▸ Try it:
Output the records precisely as they stand. Pictures are to be skipped.

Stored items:

..........

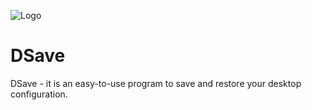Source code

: ![Logo](https://user-images.githubusercontent.com/105108977/167253530-c27bd8c7-b636-43f1-85b6-9efce2d43a97.png)

# DSave
DSave - it is an easy-to-use program to save and restore your desktop configuration.
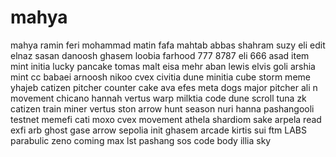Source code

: # mahya
mahya
ramin
feri
mohammad
matin
fafa
mahtab
abbas
shahram
suzy
eli
edit
elnaz
sasan
danoosh
ghasem
loobia
farhood
777
8787
eli 666
asad
item
mint
initia
lucky
pancake
tomas
malt
eisa
mehr
aban
lewis
elvis
goli
arshia
mint
cc
babaei
arnoosh
nikoo
cvex
civitia
dune
minitia
cube
storm
meme
yhajeb
catizen
pitcher
counter
cake
ava
efes
meta
dogs
major
pitcher
ali n
movement
chicano
hannah
vertus
warp
milktia
code
dune
scroll
tuna
zk
catizen
train miner
vertus
ston
arrow
hunt
season
nuri
hanna
pashangooli
testnet
memefi
cati
moxo
cvex
movement
athela
shardiom
sake
arpela
read
exfi
arb
ghost gase
arrow
sepolia
init
ghasem
arcade
kirtis
sui
ftm
LABS
parabulic
zeno
coming
max
lst
pashang
sos
code
body
illia
sky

..........

▸ Result of this exercise:
Source code

: ![Logo](https://user-images.githubusercontent.com/105108977/167253530-c27bd8c7-b636-43f1-85b6-9efce2d43a97.png)

# DSave
DSave - it is an easy-to-use program to save and restore your desktop configuration.
Source code

: # mahya
mahya
ramin
feri
mohammad
matin
fafa
mahtab
abbas
shahram
suzy
eli
edit
elnaz
sasan
danoosh
ghasem
loobia
farhood
777
8787
eli 666
asad
item
mint
initia
lucky
pancake
tomas
malt
eisa
mehr
aban
lewis
elvis
goli
arshia
mint
cc
babaei
arnoosh
nikoo
cvex
civitia
dune
minitia
cube
storm
meme
yhajeb
catizen
pitcher
counter
cake
ava
efes
meta
dogs
major
pitcher
ali n
movement
chicano
hannah
vertus
warp
milktia
code
dune
scroll
tuna
zk
catizen
train miner
vertus
ston
arrow
hunt
season
nuri
hanna
pashangooli
testnet
memefi
cati
moxo
cvex
movement
athela
shardiom
sake
arpela
read
exfi
arb
ghost gase
arrow
sepolia
init
ghasem
arcade
kirtis
sui
ftm
LABS
parabulic
zeno
coming
max
lst
pashang
sos
code
body
illia
sky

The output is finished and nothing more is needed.